Department of Physics, Campus Las Lagunillas, University of Jaén, 23071 Jaén, Spain.
J Colloid Interface Sci. 2010 Apr 1;344(1):144-9. doi: 10.1016/j.jcis.2009.11.061. Epub 2009 Dec 3.
The synthesis of nanoparticles consisting of a magnetite core coated with one or more layers of amino acid (L-arginine, L-lysine, glycine, and L-glutamine) is described in this paper. For all the amino acids it is found that adsorption increases with concentration in solution in the range 0.5-10 mg/mL. The adsorption, however, differs substantially from one amino acid to another, depending on the length of the hydrocarbon chain and the polarity and charge of the side group. Thus, for given concentration and pH, adsorption is found to increase in the order L-arginine < L-lysine < L-glutamine < glycine. This order corresponds roughly to amino acids with decreasing chain length; in addition, the presence of the less polarizable guanidine group in the arginine molecule may explain why this amino acid is slightly less adsorbed than lysine. The pH dependence of the adsorption of each amino acid is reasonably explained considering the surface charge of magnetite and the charge of the amino acid molecules for different pHs, indicating a significant role of electrostatics in adsorption. This is further checked by means of determinations of the electrophoretic mobility of amino acid-coated magnetite as a function of pH: the results indicate a shift of the isoelectric point of the raw magnetite toward more basic pHs, an indication of adsorption of positive species, as confirmed by the tendency of the mobility of amino acid-coated magnetite toward more positive values below neutral pH. The electrophoretic mobility of coated particles was also measured as a function of the concentration of amino acid, and it was found that for low concentrations the four amino acids provoke charge inversion and overcharging of the magnetite surface at pH 6. Finally, the dependence of the electrophoretic mobility on the ionic strength indicated that from an electrophoretic point of view, the functionalized magnetite-amino acid particles do not behave as soft particles, and that the amino acid coating should be very compact.

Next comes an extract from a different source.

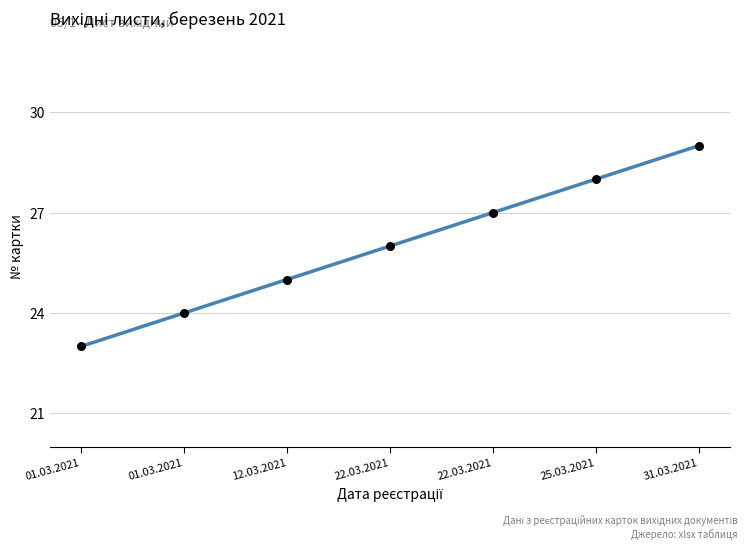

What is the range of Y values (max minus min)?

6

本文描述了由磁铁矿核组成的纳米粒子的合成,这些纳米粒子表面覆盖有一层或多层氨基酸(L-精氨酸、L-赖氨酸、甘氨酸和 L-谷氨酰胺)。对于所有的氨基酸,都发现其吸附量随溶液浓度在 0.5-10mg/mL 范围内增加。然而,吸附量因氨基酸而异,这取决于烃链的长度以及侧基的极性和电荷。因此,在给定的浓度和 pH 值下,吸附量按 L-精氨酸<L-赖氨酸<L-谷氨酰胺<甘氨酸的顺序增加。这个顺序大致对应于氨基酸链长逐渐变短;此外,精氨酸分子中胍基的极化率较低,这可能解释了为什么这种氨基酸的吸附量略低于赖氨酸。考虑到磁铁矿的表面电荷和不同 pH 值下氨基酸分子的电荷,可以合理地解释每种氨基酸吸附的 pH 依赖性,这表明静电在吸附中起着重要作用。通过测定作为 pH 函数的氨基酸包覆磁铁矿的电泳迁移率来进一步检查这一点:结果表明原始磁铁矿的等电点向更碱性 pH 值移动,这表明吸附了带正电的物质,这一点被氨基酸包覆磁铁矿的迁移率在中性 pH 以下向更正值移动的趋势所证实。还测量了包覆颗粒的电泳迁移率作为氨基酸浓度的函数,发现对于低浓度,四种氨基酸在 pH6 下会引起磁铁矿表面的电荷反转和过充电。最后,电泳迁移率对离子强度的依赖性表明,从电泳的角度来看,功能化的磁铁矿-氨基酸颗粒的行为不像软颗粒,并且氨基酸涂层应该非常紧密。